Members of the Council
Its members, selected among the party's gerarchi, were as follows:
- Benito Mussolini (9 December 1928 – 25 July 1943)
- The Quadrumvirs, the people who led the March on Rome – Michele Bianchi (died in 1930), Emilio De Bono, Cesare Maria De Vecchi and Italo Balbo (died in 1940).
- The President of the Senate and the President of the Chamber of Deputies, from 1939 the Chamber of Fasci and Corporations
- The Ministers of Justice, Foreign Affairs, Agriculture and Forestry, Education, Corporations, and Popular Culture
- The presidents of the Royal Academy of Italy, of the special court of state emergency and defense, and those of the Corporations; Industrialists, Agriculture workers, Industrial workers and Farmers.

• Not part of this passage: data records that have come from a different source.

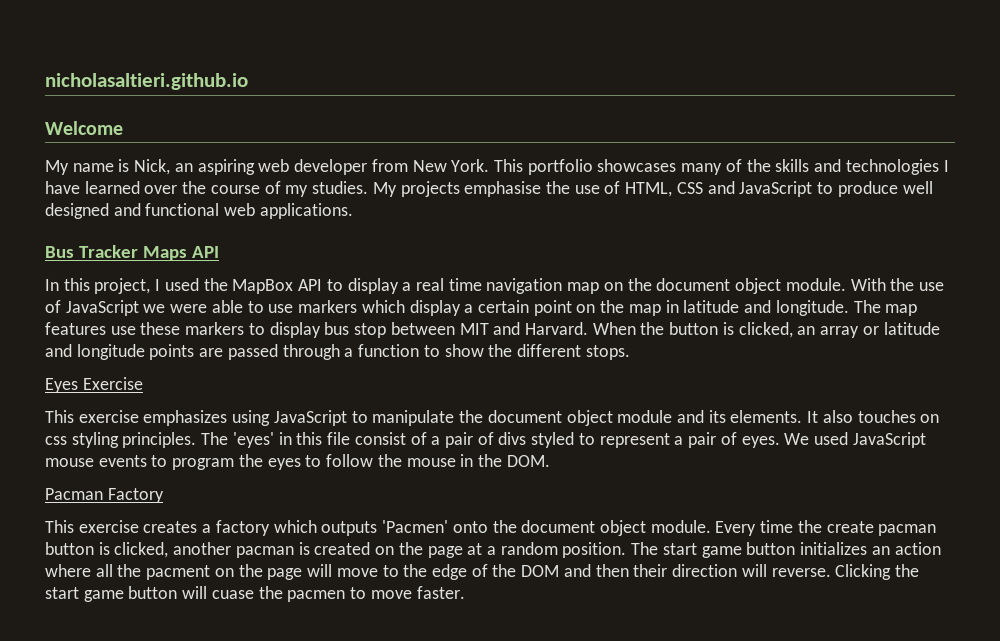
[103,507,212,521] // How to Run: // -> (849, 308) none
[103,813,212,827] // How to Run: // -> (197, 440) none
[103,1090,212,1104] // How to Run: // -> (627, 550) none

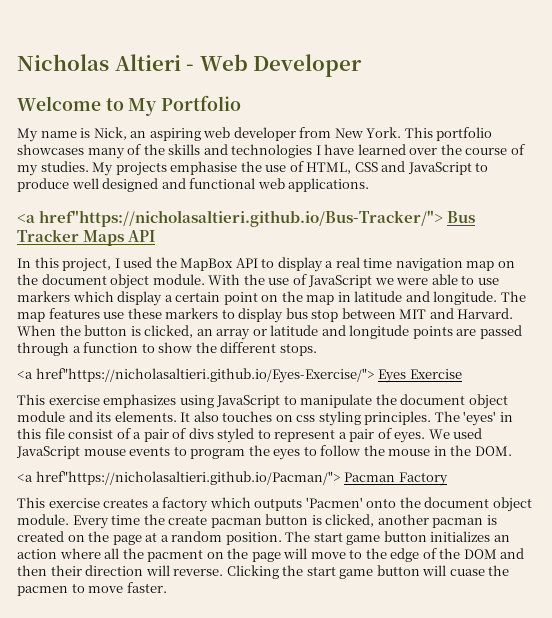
[45,73,248,90] [45,121,123,135] nicholasaltieri.github.io // Welcome -> [17,54,363,77] [17,95,242,116] Nicholas Altieri - Web Developer // Welcome to My Portfolio
(353, 211) none -> [17,210,444,227] <a href"https://nicholasaltieri.github.io/Bus-Tracker/">
(630, 352) none -> [17,368,375,383] <a href"https://nicholasaltieri.github.io/Eyes-Exercise/">
(550, 461) none -> [17,471,341,485] <a href"https://nicholasaltieri.github.io/Pacman/">

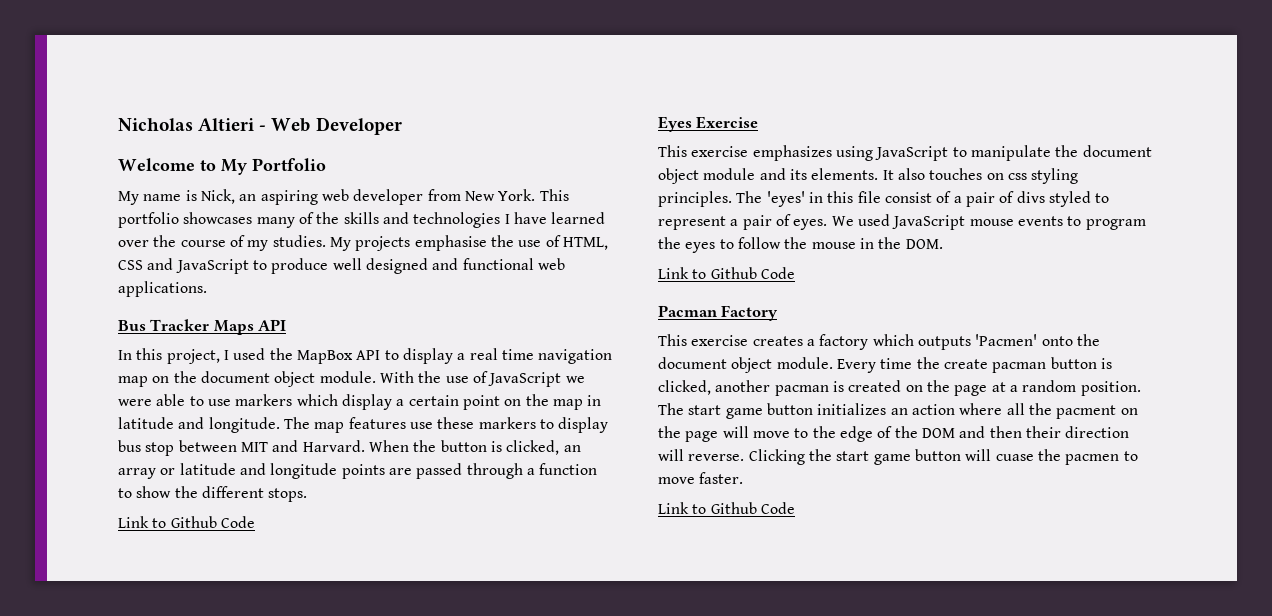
[17,210,444,227] <a href"https://nicholasaltieri.github.io/Bus-Tracker/"> -> (207, 289) none
[17,368,375,383] <a href"https://nicholasaltieri.github.io/Eyes-Exercise/"> -> [118,516,255,528] Link to Github Code //
[17,471,341,485] <a href"https://nicholasaltieri.github.io/Pacman/"> -> [658,267,795,279] Link to Github Code //
(167, 587) none -> [658,502,795,514] // Link to Github Code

The inventor Guglielmo Marconi was the President of the Academy of Italy, making him a council member.
- The Chief of Staff i.e. commander of the MVSN
- The Secretary of the National Fascist Party (who is also the secretary of the Council)

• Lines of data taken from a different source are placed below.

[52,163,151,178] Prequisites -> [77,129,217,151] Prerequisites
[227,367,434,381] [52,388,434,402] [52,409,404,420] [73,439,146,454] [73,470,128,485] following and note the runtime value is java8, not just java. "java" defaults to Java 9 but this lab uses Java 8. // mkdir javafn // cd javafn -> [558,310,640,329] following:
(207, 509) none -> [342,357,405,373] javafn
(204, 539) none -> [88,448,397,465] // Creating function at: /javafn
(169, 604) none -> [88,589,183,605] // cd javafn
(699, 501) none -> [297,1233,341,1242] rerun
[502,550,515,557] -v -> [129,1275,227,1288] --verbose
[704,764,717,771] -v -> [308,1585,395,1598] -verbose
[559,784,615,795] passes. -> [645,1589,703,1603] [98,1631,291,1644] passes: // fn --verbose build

- Various people chosen by Mussolini himself, who held 3-years appointments.
Powers of the Council
Essentially, the council held these powers:
- The power to elect the Fascist Party deputies, the nomination for the Party Secretary and other party leaders, the approval of the party statutes and the power regarding the party's policy.
- The power to elect the Crown's line of succession including the choice of the heir to the throne, the right of the crown, the power to choose possible successors to the Prime Minister, the power to choose the function and membership of the Grand Council, the Senate, the Chamber of Deputies (later the Chamber of Fasci and Corporations), the power to decide the rights and powers of the Prime Minister, international Treaties, and foreign affairs.
The Grand Council meetings were convened by the Prime Minister himself, and all decree and laws could only be legalized after receiving his approval. In contrast to the Führerprinzip government model in Nazi Germany, the Grand Council at least theoretically had the power to recommend that the King of Italy remove the Prime Minister from office. Therefore, it was nominally the only check on Mussolini's power.
Deposition of Mussolini
A majority of the Grand Council (19 votes against 8, with one abstention) voted, in the early morning of 25 July 1943, for Dino Grandi's Order of the Day (Ordine del Giorno Grandi) that bloodlessly deposed Mussolini following the Allied invasion of Sicily. Among the 19 deposing votes were those of Mussolini's son-in-law Galeazzo Ciano, who had been former minister of foreign affairs, and the influential marshall Emilio De Bono. Those two persons, and another three internal opponents of Mussolini, who by the help of German troops could maintain his fascist regime in northern Italy, were sentenced to death in Verona on 8 January 1944 and killed three days later.